Claude Roy croque le portrait le plus affûté de Marguerite : « Elle avait un esprit abrupt, une véhémence baroque et souvent cocasse, une ressource infinie de fureur, d’appétit, de chaleur, d’étonnement, une brutalité de chèvre, une innocence de fleur, une douceur de chat. [...] Et ce mélange, inimitable, de la Religieuse portugaise et d’Edith Piaf, la préciosité baroque et la simplicité d’une paysanne qui va aux champs avec sa petite serpette et son petit panier. »
Marguerite a perdu deux fois un enfant : à dix-douze ans, la fille abandonnée par la mendiante et à vingt-huit ans, un fils à la naissance. L'écriture chez Duras sert de barrage contre la folie : folie maternelle qui lui donne "un enfant à mourir", propre folie de Marguerite qui, à plusieurs reprises, se sent proche de cet état.
Que racontait-elle ? Essentiellement des histoires d'amour, vues sous l'angle du désir, d'amour-passion, d'amour-à-mort, d'amour au-delà de l'amour.

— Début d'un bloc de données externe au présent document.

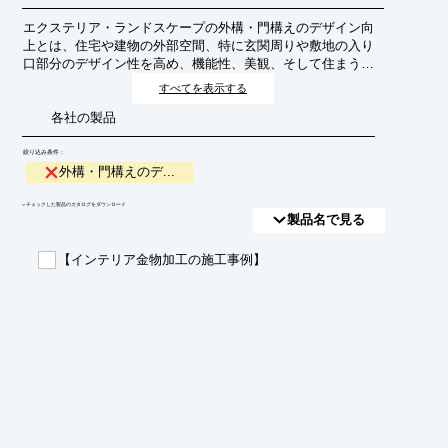
エクステリア・ランドスケープの外構・門構えのデザイン向
上とは、住宅や建物の外部空間、特に玄関周りや敷地の入り
口部分のデザイン性を高め、機能性、美観、そして住まう人
の満足度を向上させる取り組みです。単なる建物の付帯設備
すべてを表示する
ではなく、空間全体の魅力を引き出し、個性やライフスタイ
各社の製品
ルを表現する重要な要素として捉えられます。
絞り込み条件：
外構・門構えのデ...
​▼チェックした製品のカタログをダウンロード
製品名で見る
【インテリア金物加工の施工事例】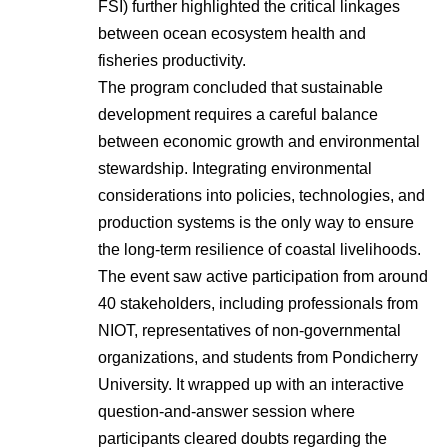
FSI) further highlighted the critical linkages
between ocean ecosystem health and
fisheries productivity
.
The program concluded that sustainable
development requires a careful balance
between economic growth and environmental
stewardship
. Integrating environmental
considerations into policies, technologies, and
production systems is the only way to ensure
the long-term resilience of coastal livelihoods
.
The event saw active participation from around
40 stakeholders, including professionals from
NIOT, representatives of non-governmental
organizations, and students from Pondicherry
University
. It wrapped up with an interactive
question-and-answer session where
participants cleared doubts regarding the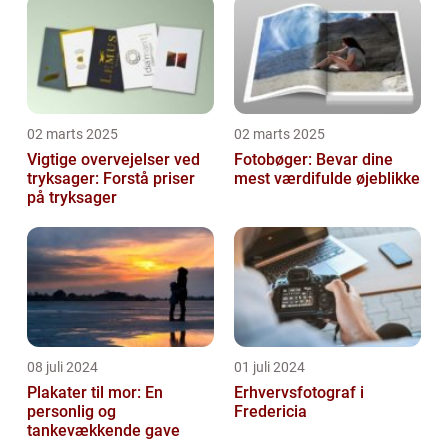
02 marts 2025
02 marts 2025
Vigtige overvejelser ved
Fotobøger: Bevar dine
tryksager: Forstå priser
mest værdifulde øjeblikke
på tryksager
08 juli 2024
01 juli 2024
Plakater til mor: En
Erhvervsfotograf i
personlig og
Fredericia
tankevækkende gave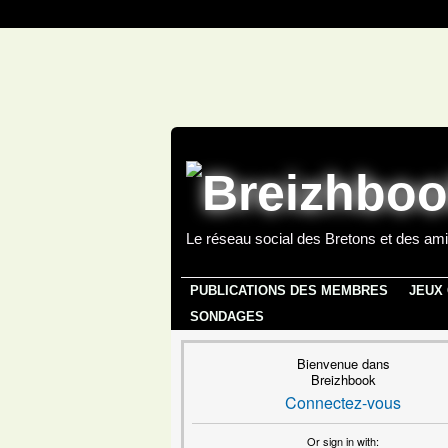
Le réseau social des Bretons et des ami
PUBLICATIONS DES MEMBRES
JEUX
SONDAGES
Bienvenue dans
Breizhbook
Connectez-vous
Or sign in with: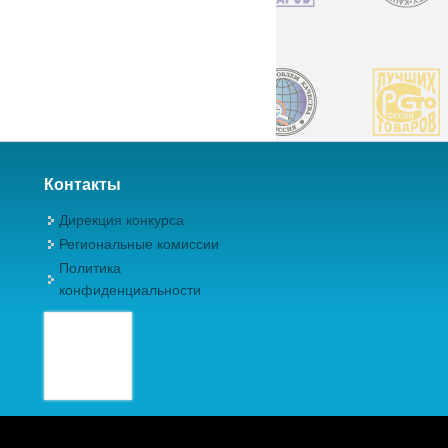
Контакты
Дирекция конкурса
Региональные комиссии
Политика
конфиденциальности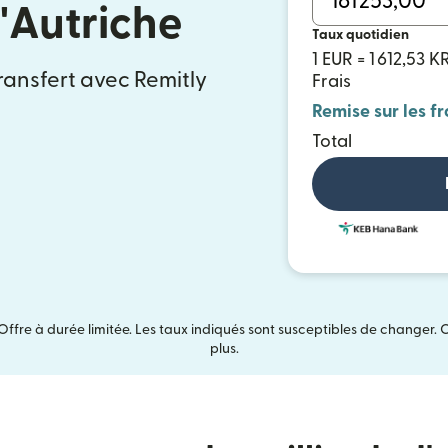
'Autriche
Taux quotidien
1 EUR = 1 612,53 
ransfert avec Remitly
Frais
Remise sur les fr
Total
Offre à durée limitée. Les taux indiqués sont susceptibles de changer. 
plus.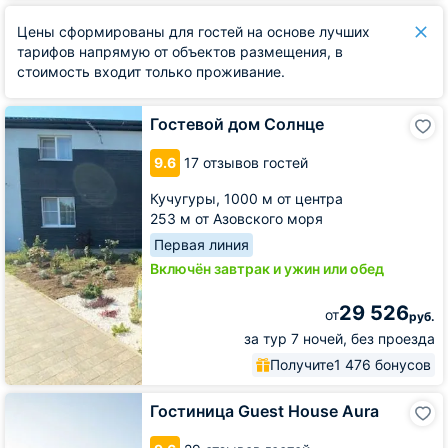
Цены сформированы для гостей на основе лучших
тарифов напрямую от объектов размещения, в
стоимость входит только проживание.
Гостевой
Гостевой дом Солнце
дом
Солнце
9.6
17 отзывов гостей
Кучугуры,
1000 м от центра
253 м от Азовского моря
Первая линия
Включён завтрак и ужин или обед
29 526
от
руб.
за тур 7 ночей, без проезда
Получите
1 476 бонусов
Гостиница
Гостиница Guest House Aura
Guest
House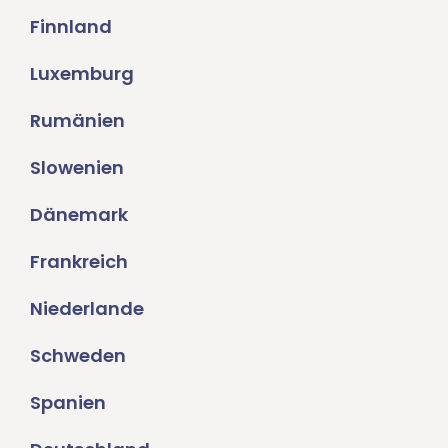
Finnland
Luxemburg
Rumänien
Slowenien
Dänemark
Frankreich
Niederlande
Schweden
Spanien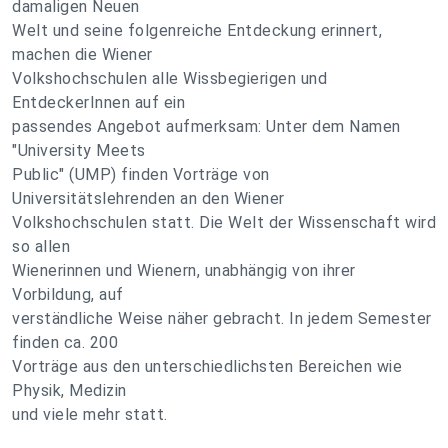
damaligen Neuen
Welt und seine folgenreiche Entdeckung erinnert,
machen die Wiener
Volkshochschulen alle Wissbegierigen und
EntdeckerInnen auf ein
passendes Angebot aufmerksam: Unter dem Namen
"University Meets
Public" (UMP) finden Vorträge von
Universitätslehrenden an den Wiener
Volkshochschulen statt. Die Welt der Wissenschaft wird
so allen
Wienerinnen und Wienern, unabhängig von ihrer
Vorbildung, auf
verständliche Weise näher gebracht. In jedem Semester
finden ca. 200
Vorträge aus den unterschiedlichsten Bereichen wie
Physik, Medizin
und viele mehr statt.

Tout au long de sa vie, elle a développé une mystique de l'écriture, où mère et mer s'entendent au-delà de l'homophonie, où cri et écrit sont des mots qui vont bien ensemble. Elle ne cède sur rien. Elle suit la pente de son désir.
L'amour est la grande affaire de Marguerite Duras, dans sa vie comme dans son œuvre. Sismographe du cœur, elle est l'écrivain du désir, l'auteur de la passion. Elle a vécu, décrit, mis en scène, filmé l'amour. Ses titres y font référence: L'amour, L'amant...
Duras incarne la figure de l'écrivain avec l'écriture pour destin et le livre comme fétiche. C'était sa raison de vivre ou plutôt de ne pas mourir, "un risque mortel" entouré de solitude. Et si on la raille, si on la pastiche, c'est parce qu'elle a un style à elle, unique dans la littérature. Sa petite musique tient de l'incantation.